** Passage to read follows **

# Happy Birthday old man!



## oivind_dahle (Jun 23, 2012)

Happy Happy


----------



## Candlejack (Jun 23, 2012)

Happy birthday Johnny!


----------



## maxim (Jun 23, 2012)

arty2: Happy birthday Jon


----------



## PierreRodrigue (Jun 23, 2012)

Happy Birthday!


----------



## stereo.pete (Jun 23, 2012)

Happy Birthday Jon, where are you going for dinner?


----------



## Pensacola Tiger (Jun 23, 2012)

Happy Birthday, Jon!


----------



## cookinstuff (Jun 23, 2012)

Happy Birthday!


----------



## chinacats (Jun 23, 2012)

Happy Birthday! Here's to many more!

Cheers!


----------



## Pabloz (Jun 23, 2012)

Happy Birthday.

PZ


----------



## WildBoar (Jun 23, 2012)

Happy Birthday!


----------



## Namaxy (Jun 23, 2012)

Yes yes...Happy Birthday!


----------



## Johnny.B.Good (Jun 23, 2012)

Happy birthday to _us_ Jon! 

Hope you are able to relax today and do something fun.


----------



## DeepCSweede (Jun 23, 2012)

** End of Passage to read **
** Data section follows **

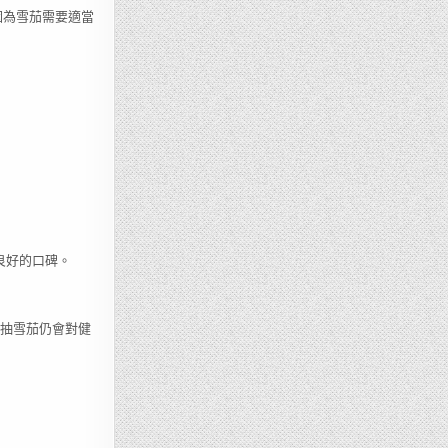
因為雪茄需要適當
和良好的口碑。
期抽雪茄仍會對健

** End of Data section **

To do:
• A. Edit the birthday thread by rewriting everything from "## Namaxy (Jun" down to "do something fun.", with "relax" replaced by "unwind".
• B. Proceed with the birthday thread, writing what follows its final line.

Answers provided:
• A.
## Namaxy (Jun 23, 2012)

Yes yes...Happy Birthday!


----------



## Johnny.B.Good (Jun 23, 2012)

Happy birthday to _us_ Jon! 

Hope you are able to unwind today and do something fun.

• B.
Now i have an excuse for a shot today. May the drinks flow freely and:hbday::hbday::hbday:


----------



## unkajonet (Jun 23, 2012)

Happy Birthday!


----------



## wenus2 (Jun 23, 2012)

Enjoy it now, you got a couple more years till it all starts to fall apart


----------



## JBroida (Jun 23, 2012)

thanks guys... last night was my 10 year highschool reuinon... ended up going out at midnight to celebrate the birthday. Tonight, we're heading to Spago for dinner. Should be fun.


----------



## The Edge (Jun 23, 2012)

Happy Birthday!! I'm sure you will, but have fun!


----------



## knyfeknerd (Jun 23, 2012)

Happy Birthday! What to wish for? you've already got it all!!!


----------



## Gravy Power (Jun 23, 2012)

Happy Birthday Jon, and thanks for your professionalism in the limited interactions we have had. Really appreciate it.

Enjoy Spago!


----------



## steeley (Jun 23, 2012)

happy birthday and many more.


----------



## SpikeC (Jun 23, 2012)

Ya, well even tho you suck, happy happy!
(for the spago)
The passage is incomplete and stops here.